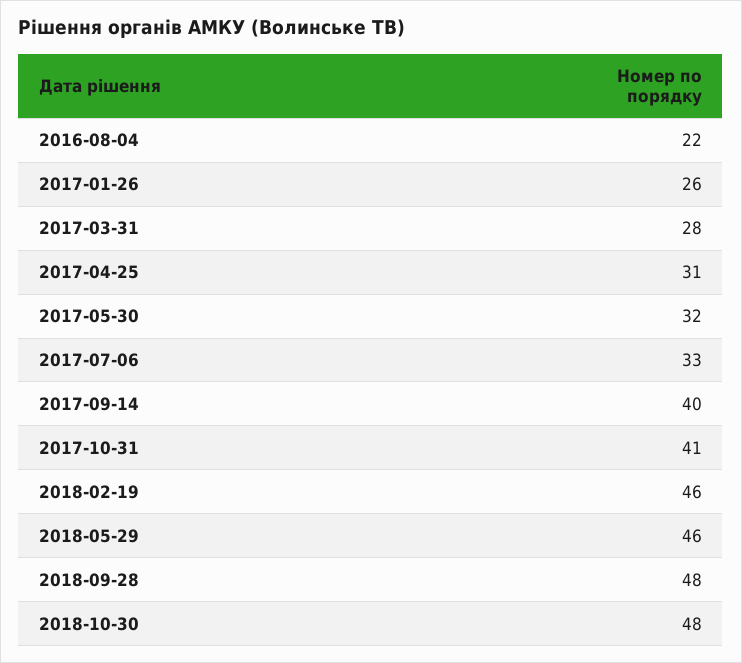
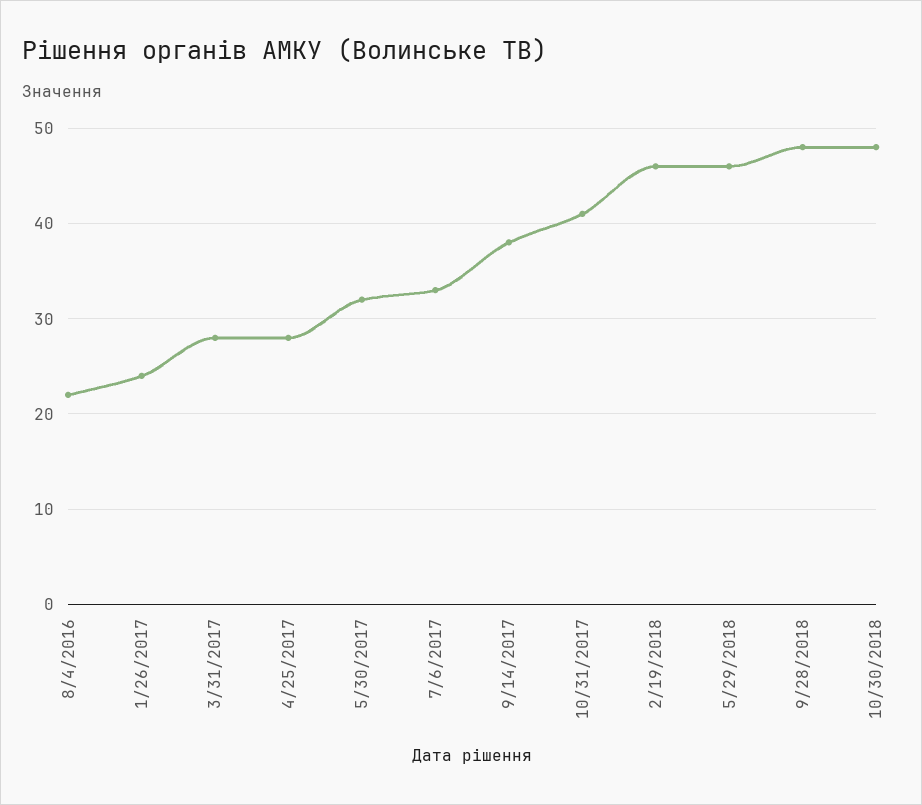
  {
    "2016-08-04": 22,
-   "2017-01-26": 26,
+   "2017-01-26": 24,
    "2017-03-31": 28,
-   "2017-04-25": 31,
+   "2017-04-25": 28,
    "2017-05-30": 32,
    "2017-07-06": 33,
-   "2017-09-14": 40,
+   "2017-09-14": 38,
    "2017-10-31": 41,
    "2018-02-19": 46,
    "2018-05-29": 46,
    "2018-09-28": 48,
    "2018-10-30": 48
  }

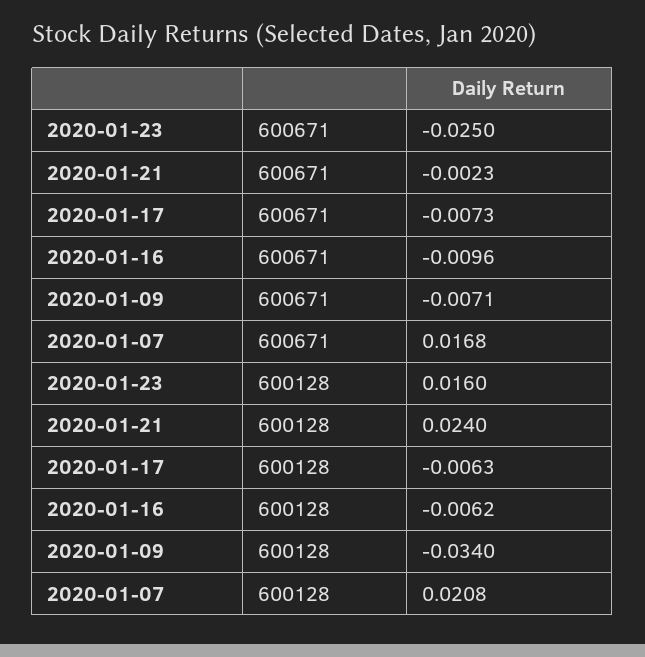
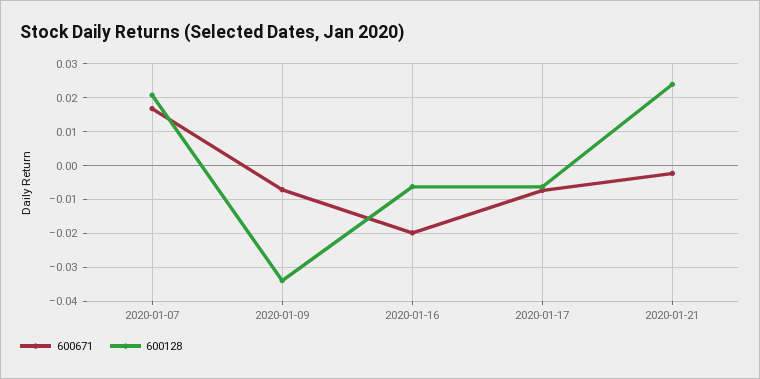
  {
    "600671": {
-     "2020-01-23": -0.025,
      "2020-01-21": -0.0023,
      "2020-01-17": -0.0073,
-     "2020-01-16": -0.0096,
+     "2020-01-16": -0.02,
      "2020-01-09": -0.0071,
      "2020-01-07": 0.0168
    },
    "600128": {
-     "2020-01-23": 0.016,
      "2020-01-21": 0.024,
      "2020-01-17": -0.0063,
      "2020-01-16": -0.0062,
      "2020-01-09": -0.034,
      "2020-01-07": 0.0208
    }
  }

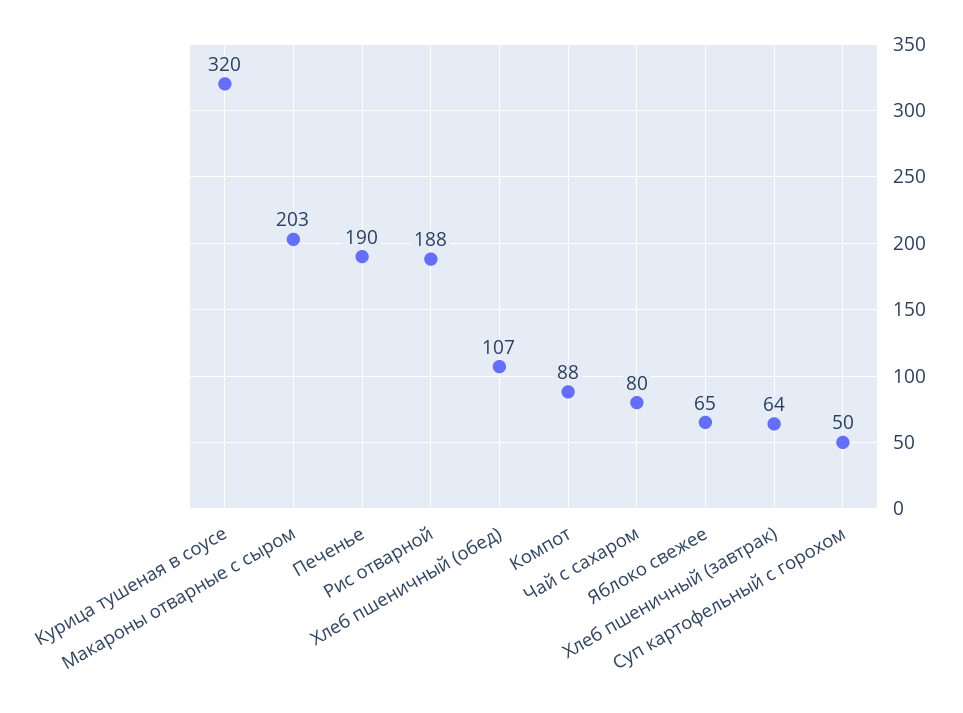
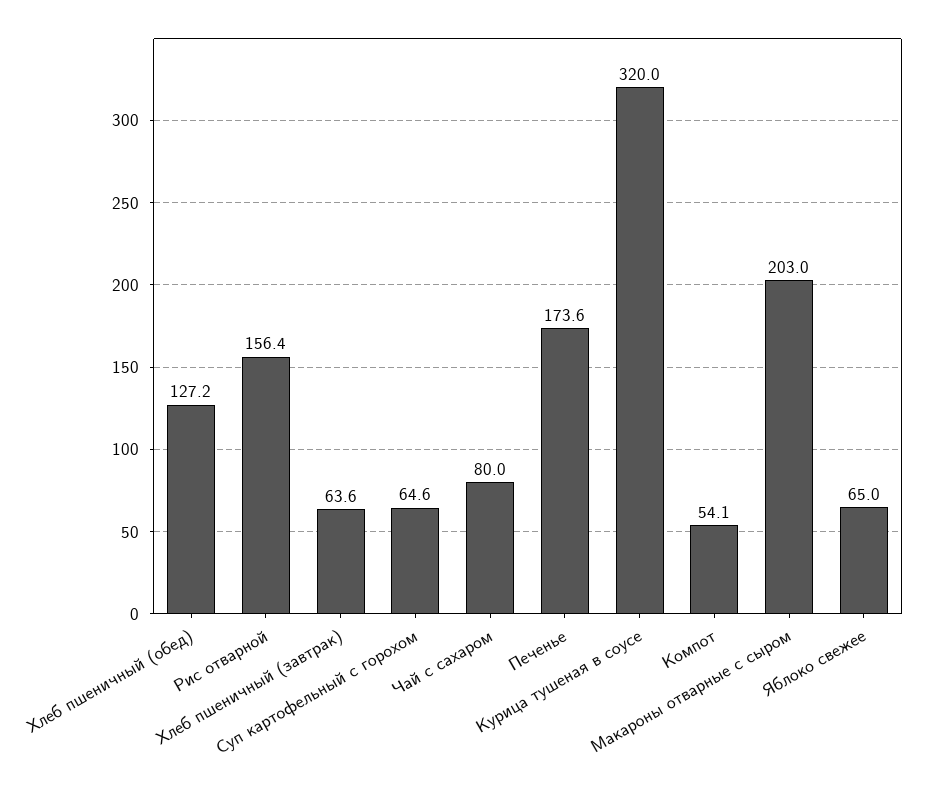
  {
    "Курица тушеная в соусе": 320,
    "Макароны отварные с сыром": 203,
-   "Печенье": 190,
+   "Печенье": 173.6,
-   "Рис отварной": 188,
+   "Рис отварной": 156.4,
-   "Хлеб пшеничный (обед)": 107,
+   "Хлеб пшеничный (обед)": 127.2,
-   "Компот": 88,
+   "Компот": 54.1,
    "Чай с сахаром": 80,
    "Яблоко свежее": 65,
    "Хлеб пшеничный (завтрак)": 63.6,
-   "Суп картофельный с горохом": 50
+   "Суп картофельный с горохом": 64.6
  }

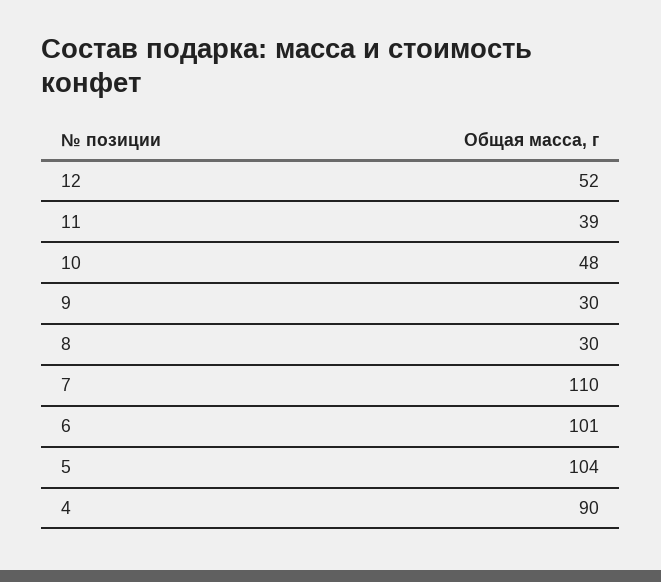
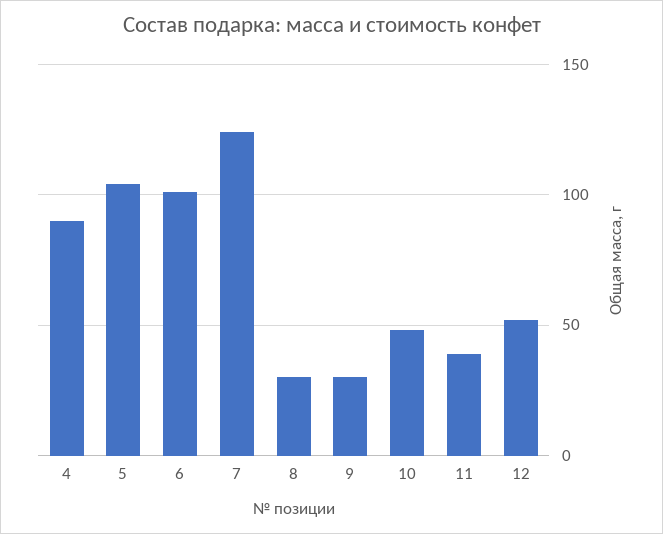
  {
    "12": 52,
    "11": 39,
    "10": 48,
    "9": 30,
    "8": 30,
-   "7": 110,
+   "7": 125,
    "6": 101,
    "5": 104,
    "4": 90
  }

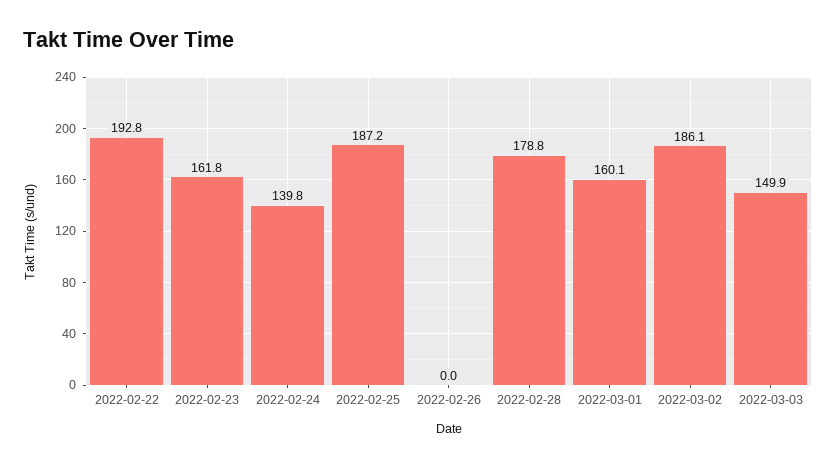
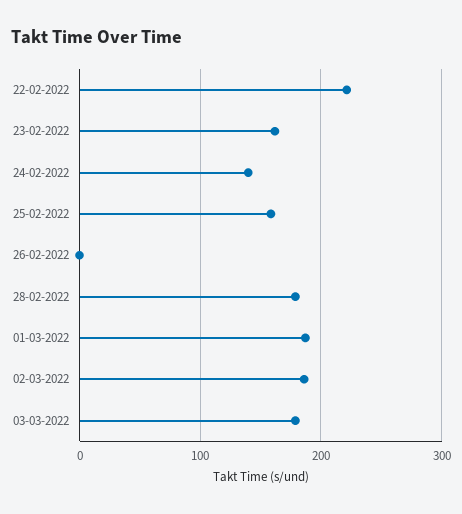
  {
-   "2022-02-22": 192.8,
+   "2022-02-22": 220,
    "2022-02-23": 161.8,
    "2022-02-24": 139.8,
-   "2022-02-25": 187.2,
+   "2022-02-25": 160,
    "2022-02-26": 0,
    "2022-02-28": 178.8,
-   "2022-03-01": 160.1,
+   "2022-03-01": 190,
    "2022-03-02": 186.1,
-   "2022-03-03": 149.9
+   "2022-03-03": 180
  }

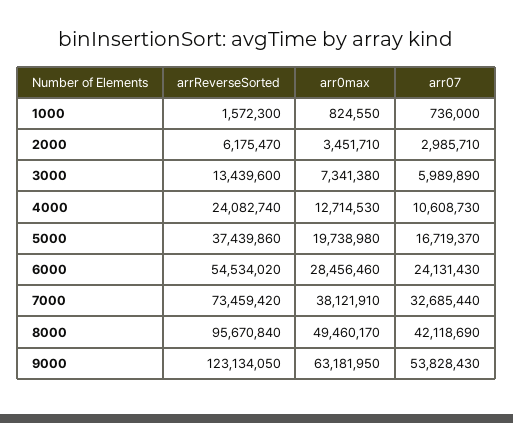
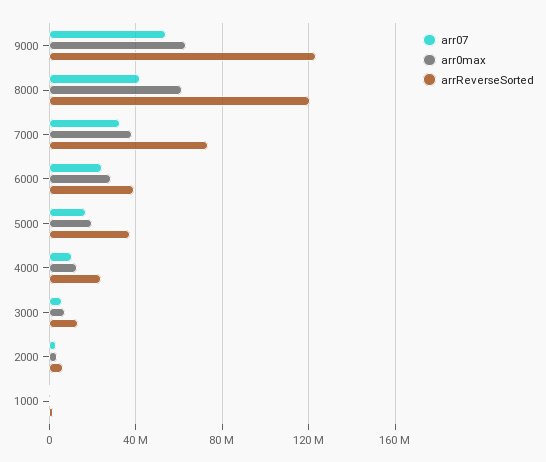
  {
    "arrReverseSorted": {
      "1000": 1572300,
      "2000": 6175470,
      "3000": 13439600,
      "4000": 24082740,
      "5000": 37439860,
-     "6000": 54534020,
+     "6000": 40000000,
      "7000": 73459420,
-     "8000": 95670840,
+     "8000": 120000000,
      "9000": 123134050
    },
    "arr0max": {
      "1000": 824550,
      "2000": 3451710,
      "3000": 7341380,
      "4000": 12714530,
      "5000": 19738980,
      "6000": 28456460,
      "7000": 38121910,
-     "8000": 49460170,
+     "8000": 60000000,
      "9000": 63181950
    },
    "arr07": {
      "1000": 736000,
      "2000": 2985710,
      "3000": 5989890,
      "4000": 10608730,
      "5000": 16719370,
      "6000": 24131430,
      "7000": 32685440,
      "8000": 42118690,
      "9000": 53828430
    }
  }

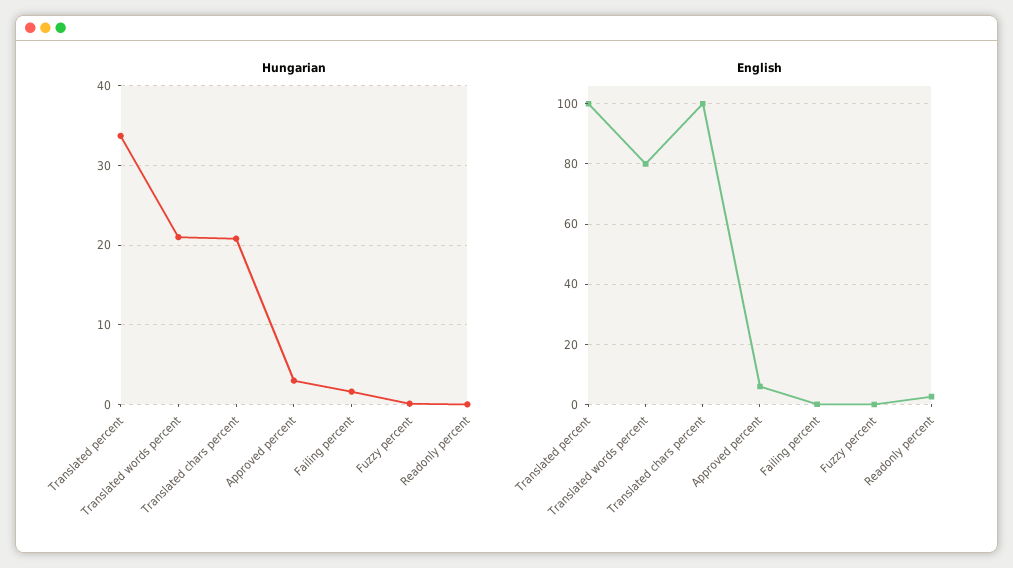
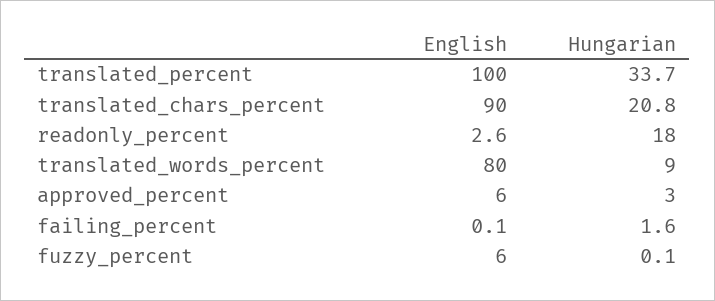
  {
    "Hungarian": {
      "Translated percent": 33.7,
-     "Translated words percent": 21,
+     "Translated words percent": 9,
      "Translated chars percent": 20.8,
      "Approved percent": 3,
      "Failing percent": 1.6,
      "Fuzzy percent": 0.1,
-     "Readonly percent": 0
+     "Readonly percent": 18
    },
    "English": {
      "Translated percent": 100,
      "Translated words percent": 80,
-     "Translated chars percent": 100,
+     "Translated chars percent": 90,
      "Approved percent": 6,
      "Failing percent": 0.1,
-     "Fuzzy percent": 0,
+     "Fuzzy percent": 6,
      "Readonly percent": 2.6
    }
  }

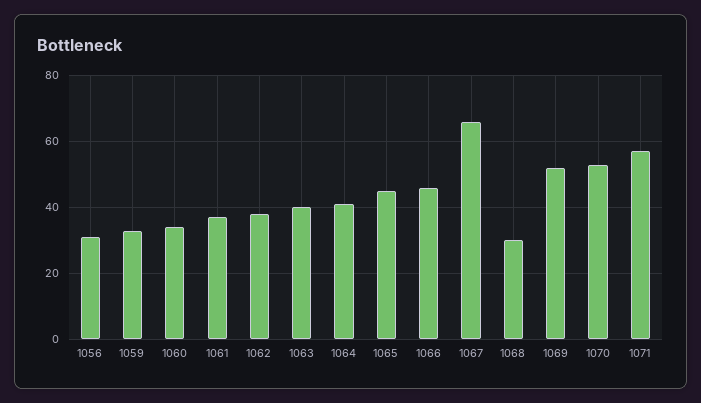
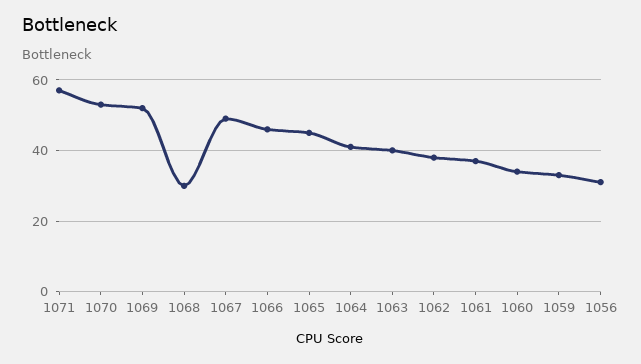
  {
    "1056": 30,
    "1059": 35,
    "1060": 35,
    "1061": 35,
    "1062": 40,
    "1063": 40,
    "1064": 40,
    "1065": 45,
    "1066": 45,
-   "1067": 65,
+   "1067": 50,
    "1068": 30,
    "1069": 50,
    "1070": 55,
    "1071": 55
  }

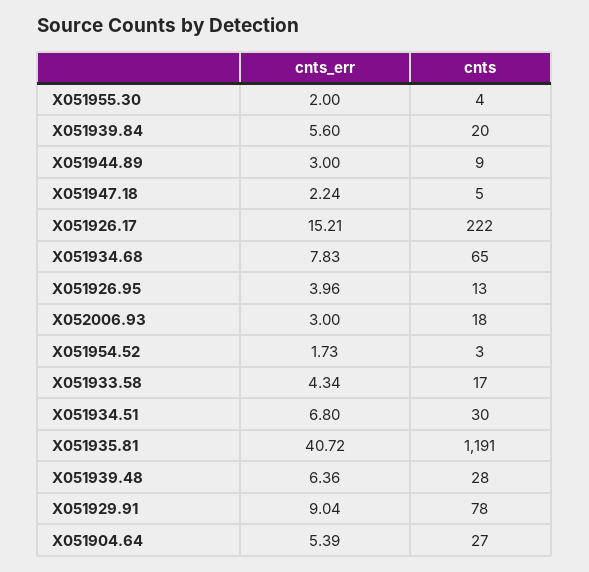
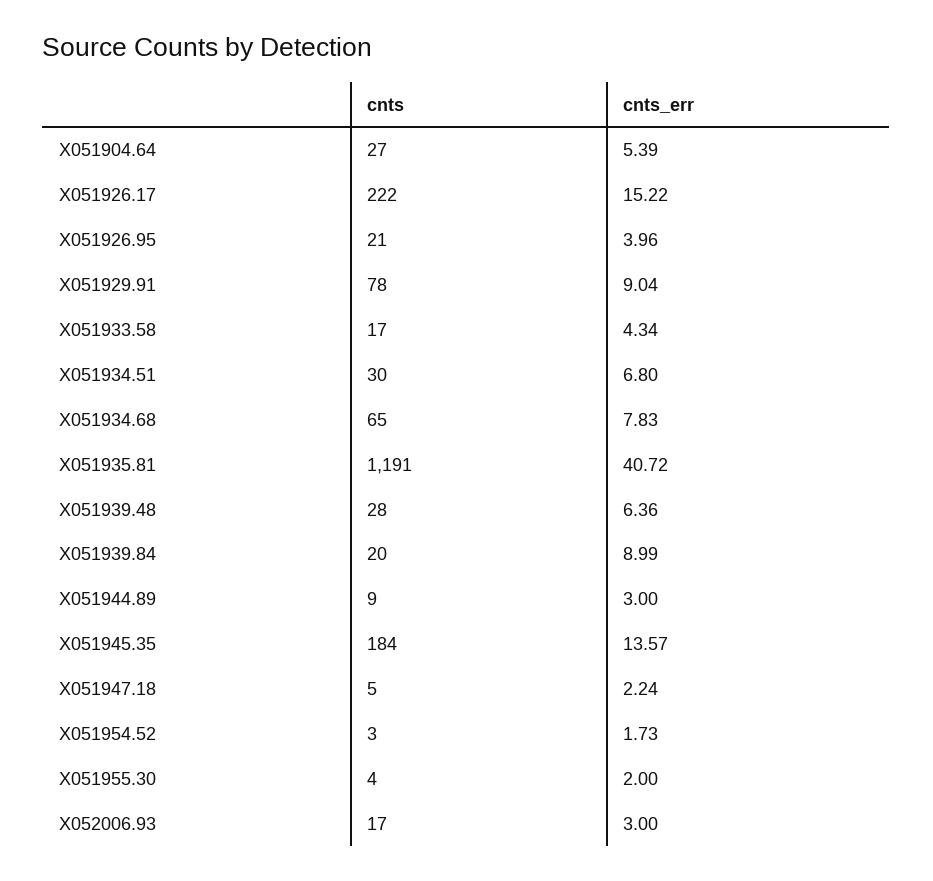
  {
    "cnts_err": {
      "X051955.30": 2,
-     "X051939.84": 5.6,
+     "X051939.84": 8.99,
      "X051944.89": 3,
      "X051947.18": 2.24,
-     "X051926.17": 15.21,
+     "X051926.17": 15.22,
      "X051934.68": 7.83,
      "X051926.95": 3.96,
      "X052006.93": 3,
      "X051954.52": 1.73,
      "X051933.58": 4.34,
      "X051934.51": 6.8,
      "X051935.81": 40.72,
      "X051939.48": 6.36,
      "X051929.91": 9.04,
-     "X051904.64": 5.39
+     "X051904.64": 5.39,
+     "X051945.35": 13.57
    },
    "cnts": {
      "X051955.30": 4,
      "X051939.84": 20,
      "X051944.89": 9,
      "X051947.18": 5,
      "X051926.17": 222,
      "X051934.68": 65,
-     "X051926.95": 13,
+     "X051926.95": 21,
-     "X052006.93": 18,
+     "X052006.93": 17,
      "X051954.52": 3,
      "X051933.58": 17,
      "X051934.51": 30,
      "X051935.81": 1191,
      "X051939.48": 28,
      "X051929.91": 78,
-     "X051904.64": 27
+     "X051904.64": 27,
+     "X051945.35": 184
    }
  }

^^^^

** EXERCISE GOAL **
Once you find the string "Хлеб" in a line of the records, copy that line.

** RESPONSE TO THIS TASK **
-   "Хлеб пшеничный (обед)": 107,
+   "Хлеб пшеничный (обед)": 127.2,
    "Хлеб пшеничный (завтрак)": 63.6,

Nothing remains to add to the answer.